I'm full size and when I go lay out to get a tan that is called a full size layed out

Reactions: Funny 2


----------



## David Hill (Mar 13, 2016)

Great topic!
Following what Greg said.....
I'm sure that a lot of us started turning with what we could afford- garage sales, CL, auctions, etc. when we embarked on the journey. So at a particular time-- I've had several "bests" -----Oliver, Grizz( aka shopfox), Nova, Laguna, and last --Robust. (I'm very thankful of a supportive Missus)-- since it basically is a hobby that supports itself-- she LIKES that!
Now I'd have to say that the Robust American Beauty is the best-- think I've used enough others to say that with confidence. Followed closely by my Laguna 18/47---- it's also done whatever I've asked. Variable drive is such a saaaaweeet thing to have available!!

Reactions: Like 1


----------



## Schroedc (Mar 13, 2016)

It could be almost any company,

For each person the questions to ask are:

Does it do what I want?
Does it have every feature I've been looking for?
Does the company stand behind it?
Is it going to give me good service with a minimum of issues?

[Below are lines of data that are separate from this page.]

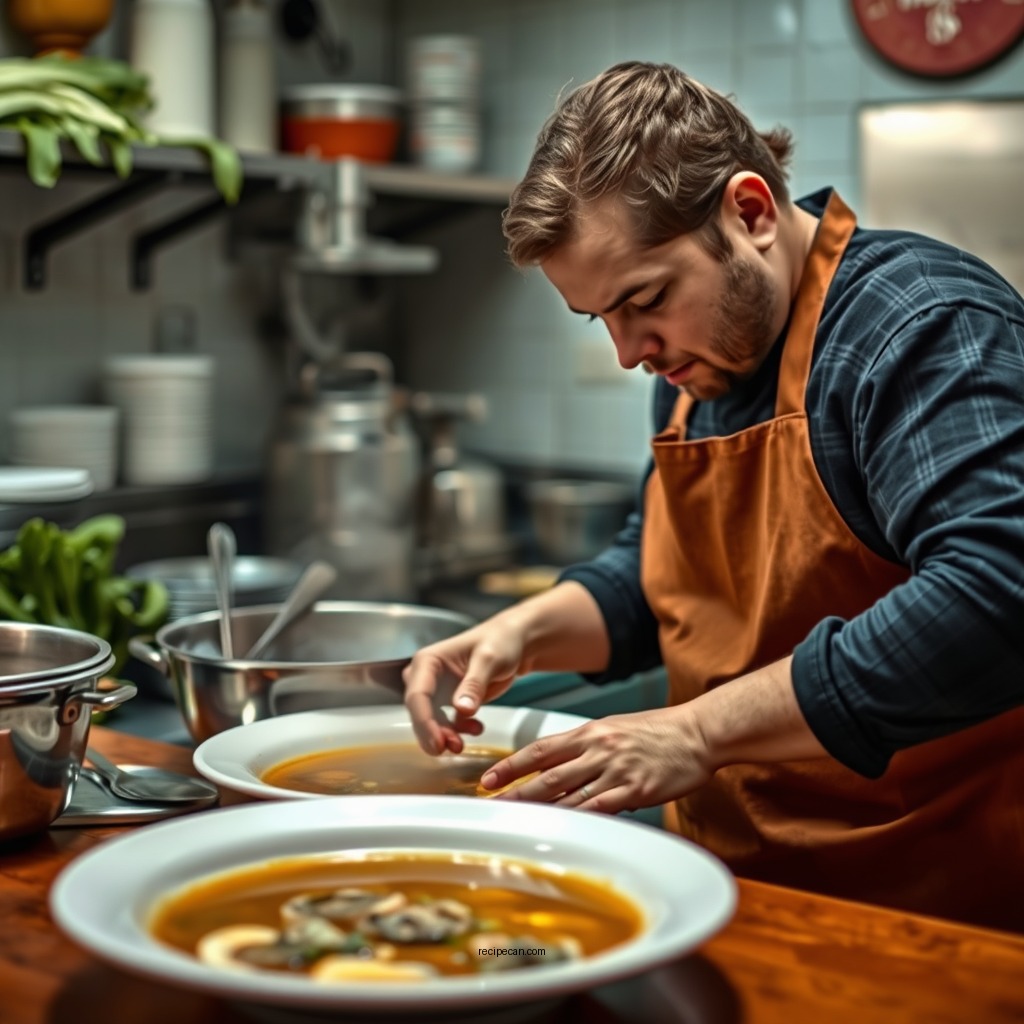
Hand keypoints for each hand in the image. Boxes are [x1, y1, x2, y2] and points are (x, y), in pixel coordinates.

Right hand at [402, 617, 529, 755]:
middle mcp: (425, 676)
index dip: (424, 722)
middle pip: (420, 712)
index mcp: (427, 661)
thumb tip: (461, 709)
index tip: (438, 743)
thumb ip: (474, 683)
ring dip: (446, 735)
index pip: (417, 696)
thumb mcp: (489, 659)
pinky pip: (447, 723)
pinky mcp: (449, 701)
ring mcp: (437, 690)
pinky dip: (459, 731)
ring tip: (464, 744)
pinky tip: (477, 728)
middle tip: (453, 748)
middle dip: (434, 733)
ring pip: (431, 721)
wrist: (515, 642)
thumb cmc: (500, 641)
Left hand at [479, 704, 712, 812]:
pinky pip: (601, 807)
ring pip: (569, 793)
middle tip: (490, 806)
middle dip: (515, 792)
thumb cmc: (658, 730)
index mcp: (589, 732)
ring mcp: (615, 770)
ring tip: (517, 823)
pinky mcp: (635, 789)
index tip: (488, 778)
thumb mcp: (614, 728)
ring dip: (540, 810)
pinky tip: (562, 830)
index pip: (540, 748)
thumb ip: (587, 748)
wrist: (697, 732)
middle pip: (547, 774)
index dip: (511, 765)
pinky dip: (579, 819)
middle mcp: (597, 749)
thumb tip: (561, 768)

Personally, I've turned on a number of higher end full sized lathes and I've come to love the Oneway 2436. But I've also turned on a Powermatic and a Robust and both of those met my needs as well as the Oneway. If I have to make a choice the Oneway is in my opinion the Rolls Royce of lathes but I wouldn't hesitate to buy a Powermatic, Robust American Beauty, or even a Nova. The Laguna Greg bought is really impressing me as well.

This question is kinda the Ford vs. Chevy vs. Dodge of the lathe world isn't it?

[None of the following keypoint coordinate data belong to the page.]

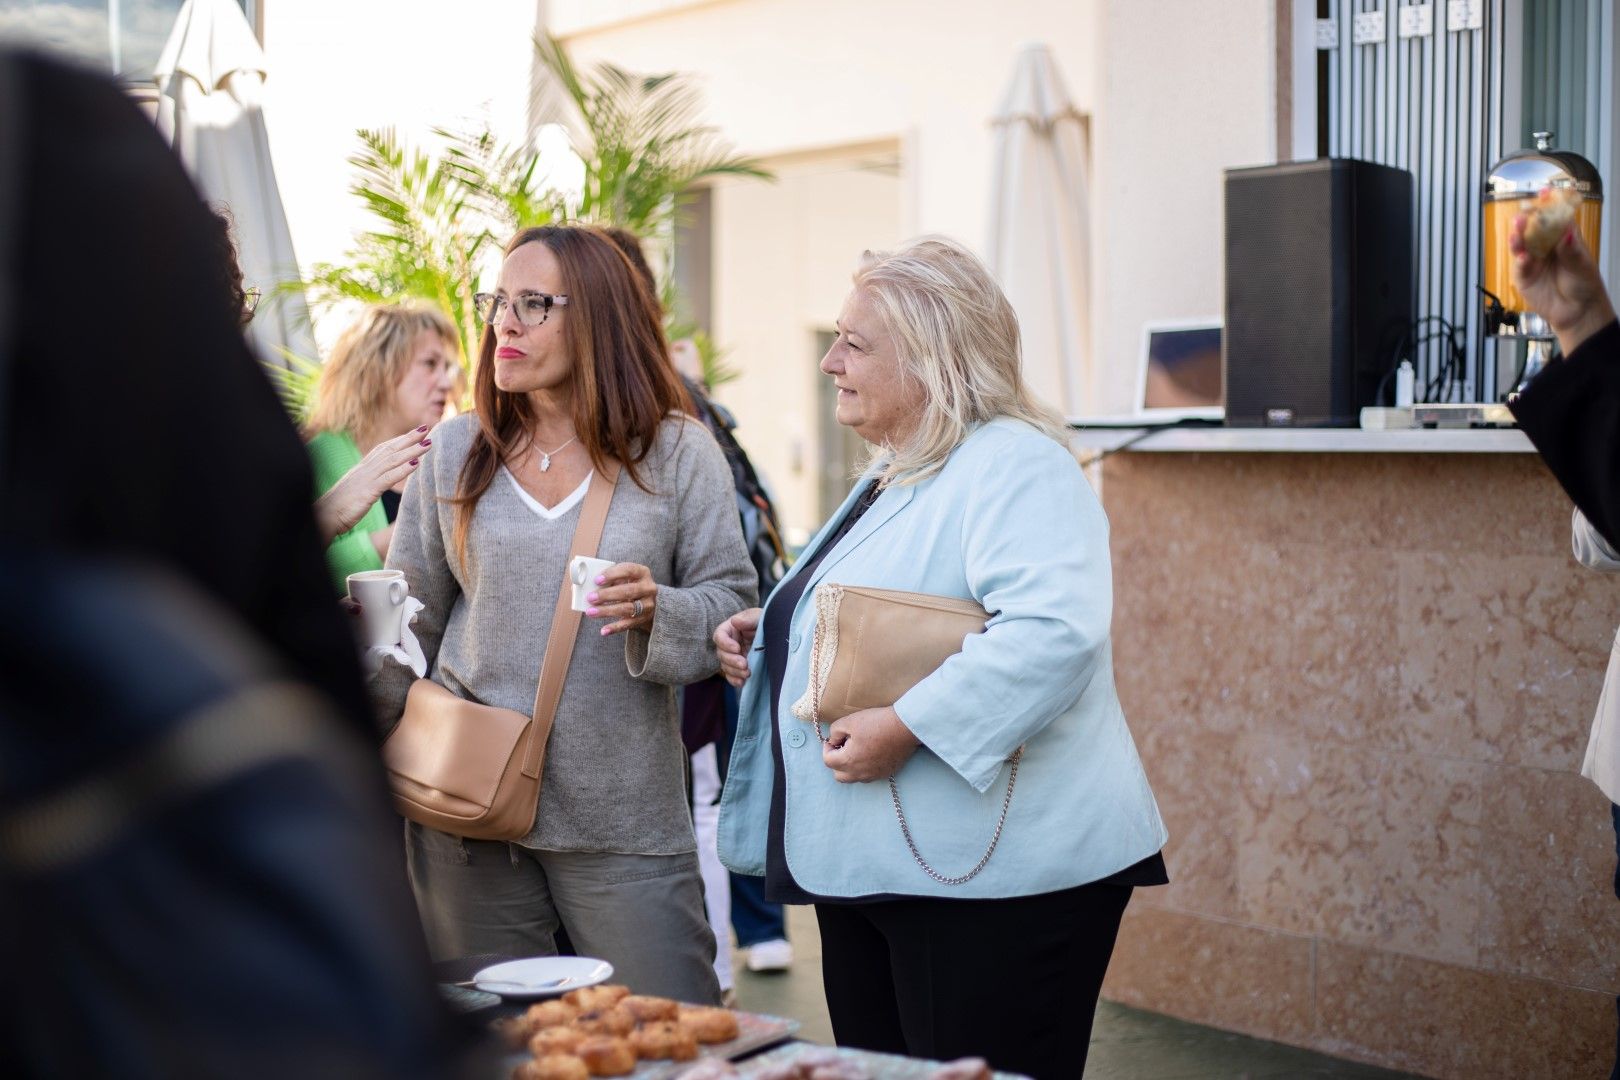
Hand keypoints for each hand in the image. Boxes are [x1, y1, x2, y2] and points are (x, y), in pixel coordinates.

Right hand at [314, 426, 432, 543]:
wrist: (323, 517)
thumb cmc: (337, 508)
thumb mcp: (355, 492)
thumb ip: (366, 484)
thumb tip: (376, 483)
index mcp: (361, 469)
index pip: (383, 449)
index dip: (399, 440)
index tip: (414, 433)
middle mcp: (364, 469)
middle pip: (390, 450)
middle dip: (409, 439)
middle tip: (426, 429)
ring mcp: (366, 478)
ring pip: (393, 460)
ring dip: (412, 450)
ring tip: (429, 443)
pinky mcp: (367, 491)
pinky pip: (388, 478)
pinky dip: (403, 469)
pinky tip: (416, 463)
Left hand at [586, 562, 657, 636]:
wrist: (647, 603)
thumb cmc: (629, 586)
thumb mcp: (623, 578)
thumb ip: (608, 579)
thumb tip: (583, 584)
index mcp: (642, 572)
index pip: (628, 570)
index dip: (612, 574)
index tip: (597, 580)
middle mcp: (648, 588)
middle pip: (628, 591)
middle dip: (607, 595)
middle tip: (590, 598)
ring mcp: (648, 605)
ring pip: (627, 608)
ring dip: (607, 610)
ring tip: (591, 612)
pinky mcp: (644, 619)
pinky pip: (628, 624)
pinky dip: (615, 628)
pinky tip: (603, 631)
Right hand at [713, 608, 761, 686]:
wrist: (778, 634)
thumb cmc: (766, 621)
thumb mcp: (759, 617)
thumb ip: (748, 618)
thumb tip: (734, 621)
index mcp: (731, 629)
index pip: (719, 636)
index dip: (725, 643)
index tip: (737, 648)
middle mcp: (729, 643)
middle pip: (721, 654)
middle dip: (731, 660)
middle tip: (744, 664)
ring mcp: (734, 656)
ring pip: (726, 666)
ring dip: (734, 671)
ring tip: (747, 673)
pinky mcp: (739, 667)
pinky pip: (732, 675)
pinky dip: (735, 680)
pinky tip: (742, 682)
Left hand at [821, 706, 920, 782]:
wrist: (905, 727)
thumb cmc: (876, 723)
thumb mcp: (849, 721)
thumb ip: (834, 732)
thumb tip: (834, 740)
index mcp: (848, 761)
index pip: (828, 761)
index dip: (827, 748)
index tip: (833, 739)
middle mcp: (860, 773)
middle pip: (839, 775)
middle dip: (836, 761)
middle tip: (843, 746)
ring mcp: (874, 775)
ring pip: (854, 778)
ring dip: (850, 767)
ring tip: (856, 750)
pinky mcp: (886, 773)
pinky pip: (869, 776)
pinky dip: (864, 768)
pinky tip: (870, 753)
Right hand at [1509, 213, 1615, 355]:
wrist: (1577, 311)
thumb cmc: (1584, 285)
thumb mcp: (1582, 265)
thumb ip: (1572, 251)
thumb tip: (1567, 233)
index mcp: (1564, 238)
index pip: (1555, 216)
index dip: (1550, 203)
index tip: (1545, 192)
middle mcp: (1546, 246)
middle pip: (1533, 227)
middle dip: (1528, 219)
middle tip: (1525, 214)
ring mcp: (1533, 260)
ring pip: (1522, 243)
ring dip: (1518, 236)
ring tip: (1518, 230)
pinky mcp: (1524, 276)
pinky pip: (1520, 266)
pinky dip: (1520, 261)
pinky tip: (1524, 258)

Reactions: Like 1 | Great Post 2


----------



## ripjack13 (Mar 13, 2016)

Schroedc said:


> This question is kinda the Ford vs. Chevy vs. Dodge of the lathe world isn't it?

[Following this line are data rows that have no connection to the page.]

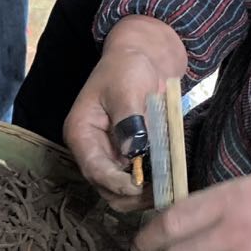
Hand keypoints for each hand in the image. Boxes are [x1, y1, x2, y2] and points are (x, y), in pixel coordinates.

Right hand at [64, 15, 186, 210]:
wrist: (143, 55)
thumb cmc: (128, 65)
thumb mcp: (127, 87)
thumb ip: (129, 120)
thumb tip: (132, 151)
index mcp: (81, 133)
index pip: (92, 167)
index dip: (113, 182)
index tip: (136, 187)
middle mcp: (92, 149)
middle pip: (103, 186)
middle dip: (129, 194)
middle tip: (158, 193)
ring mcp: (109, 154)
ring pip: (118, 189)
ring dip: (140, 194)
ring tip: (165, 189)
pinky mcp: (126, 155)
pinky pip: (136, 178)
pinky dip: (150, 184)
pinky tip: (168, 180)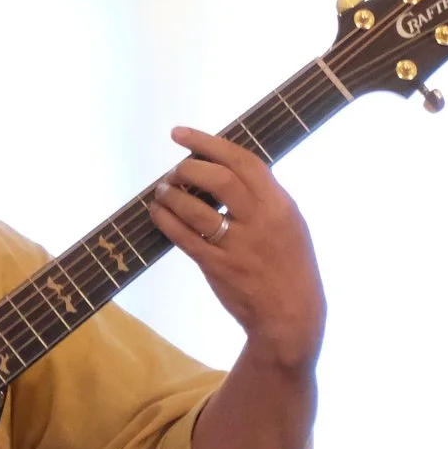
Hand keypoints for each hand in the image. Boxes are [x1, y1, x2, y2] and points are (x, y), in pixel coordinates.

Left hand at [144, 127, 325, 373]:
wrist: (291, 314)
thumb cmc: (289, 265)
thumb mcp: (290, 223)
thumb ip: (262, 198)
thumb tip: (225, 170)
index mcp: (280, 204)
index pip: (243, 161)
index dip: (209, 143)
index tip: (181, 134)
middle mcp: (261, 220)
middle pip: (219, 179)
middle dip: (188, 168)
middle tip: (174, 170)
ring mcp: (238, 245)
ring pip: (196, 209)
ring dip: (171, 194)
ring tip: (161, 190)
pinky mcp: (218, 266)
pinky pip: (185, 237)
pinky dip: (166, 220)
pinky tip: (156, 212)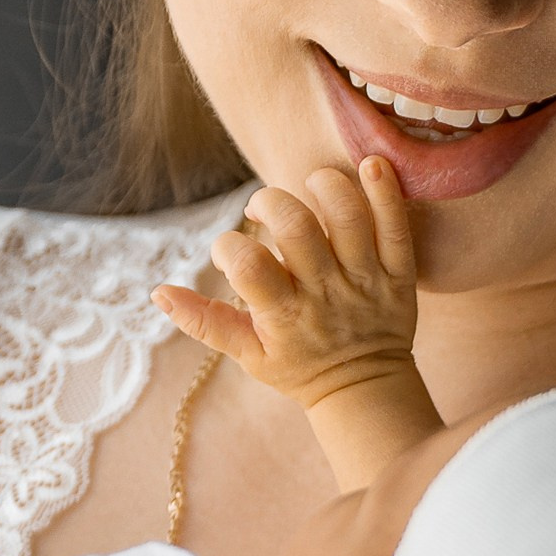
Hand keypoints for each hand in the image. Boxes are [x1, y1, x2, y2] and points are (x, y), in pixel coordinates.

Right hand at [153, 163, 431, 451]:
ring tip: (311, 185)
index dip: (228, 247)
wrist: (365, 389)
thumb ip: (205, 322)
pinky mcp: (397, 271)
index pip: (247, 265)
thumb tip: (158, 293)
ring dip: (325, 185)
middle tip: (263, 209)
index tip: (229, 252)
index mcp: (283, 314)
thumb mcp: (248, 354)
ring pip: (347, 216)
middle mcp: (324, 292)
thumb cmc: (299, 367)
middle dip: (271, 203)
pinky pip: (395, 224)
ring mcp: (364, 279)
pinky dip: (385, 190)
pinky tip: (372, 165)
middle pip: (297, 227)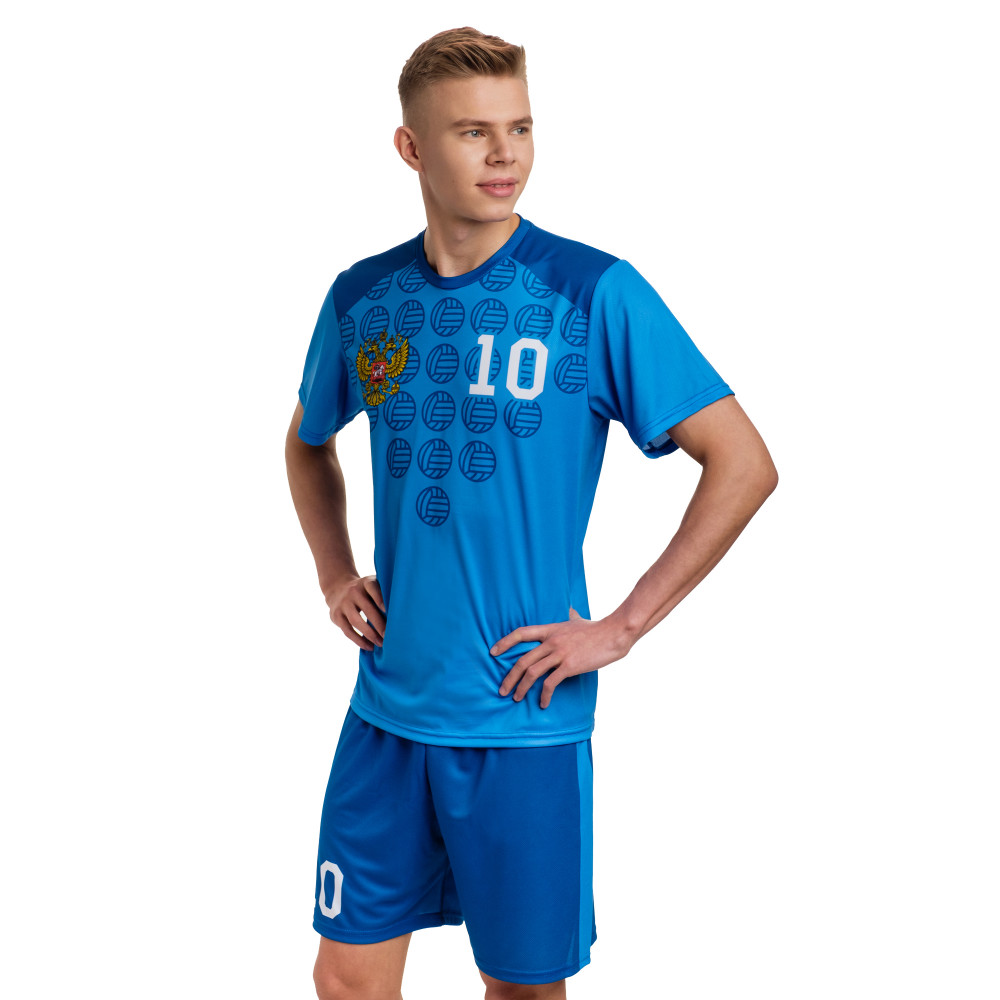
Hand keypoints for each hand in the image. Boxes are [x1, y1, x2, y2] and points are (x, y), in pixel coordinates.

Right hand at [325, 574, 385, 651]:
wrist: (338, 588)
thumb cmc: (365, 590)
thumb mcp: (372, 585)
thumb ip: (384, 593)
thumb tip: (403, 611)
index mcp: (366, 583)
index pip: (373, 588)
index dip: (381, 599)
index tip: (389, 611)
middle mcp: (354, 591)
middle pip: (367, 609)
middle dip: (379, 624)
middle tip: (390, 636)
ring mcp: (343, 603)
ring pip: (356, 621)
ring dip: (370, 635)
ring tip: (381, 644)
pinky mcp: (336, 616)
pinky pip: (348, 631)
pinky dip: (359, 640)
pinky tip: (369, 646)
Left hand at [491, 608, 633, 708]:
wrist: (613, 633)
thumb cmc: (596, 628)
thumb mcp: (578, 619)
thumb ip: (570, 616)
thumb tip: (569, 610)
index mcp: (550, 630)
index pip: (521, 633)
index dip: (505, 642)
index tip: (493, 652)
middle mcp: (551, 641)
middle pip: (522, 660)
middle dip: (509, 677)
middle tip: (502, 690)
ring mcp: (560, 654)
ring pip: (532, 672)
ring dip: (521, 688)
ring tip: (516, 698)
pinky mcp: (570, 666)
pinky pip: (550, 683)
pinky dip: (544, 695)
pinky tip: (543, 703)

Yep...it's all part of my scheme...


----------



## NYWoodturner (Mar 13, 2016)

Well I can't disagree with David @David Hill. I don't have the American Beauty but I do have the sweet 16. The quality of the build is hard to beat. I also have a oneway and I would say they are equally matched. The oneway is beefier. The flexibility of the sweet 16 is like no other and I have found it invaluable many times over when doing large pieces. For those of you not familiar with the sweet 16 it allows you to remove a section of the bed ways and hang the perpendicular to the headstock off the front of the lathe. In a nutshell you have an "L" shaped lathe. It allows very controlled access to both the back and the front of large pieces. Sine the removable section is under the headstock it gives you a 16" swing over the bed when removed. This allows you to turn a 32 in piece. I've never done one that big but have done a 25" platter. 
Beyond the flexibility, what edges the Robust in front of the oneway is the customer service. Brent English (The maker) gives you his cell phone # and really answers when you call. (Even on Sunday mornings... Yes I have tested this...) The customer service you get with Robust is really hard to beat.

Reactions: Like 3 | Agree 1


----------



## kweinert (Mar 14, 2016)

I'd have to agree that what you have is the best. Well, actually, for a while what I had wasn't the best. I did once think I had upgraded lathes but it really didn't work out for me. Non-standard sizes, underpowered, etc. The only upgrade part was that it was larger that the one I had before. Didn't take me long to sell it.

Reactions: Like 1


----------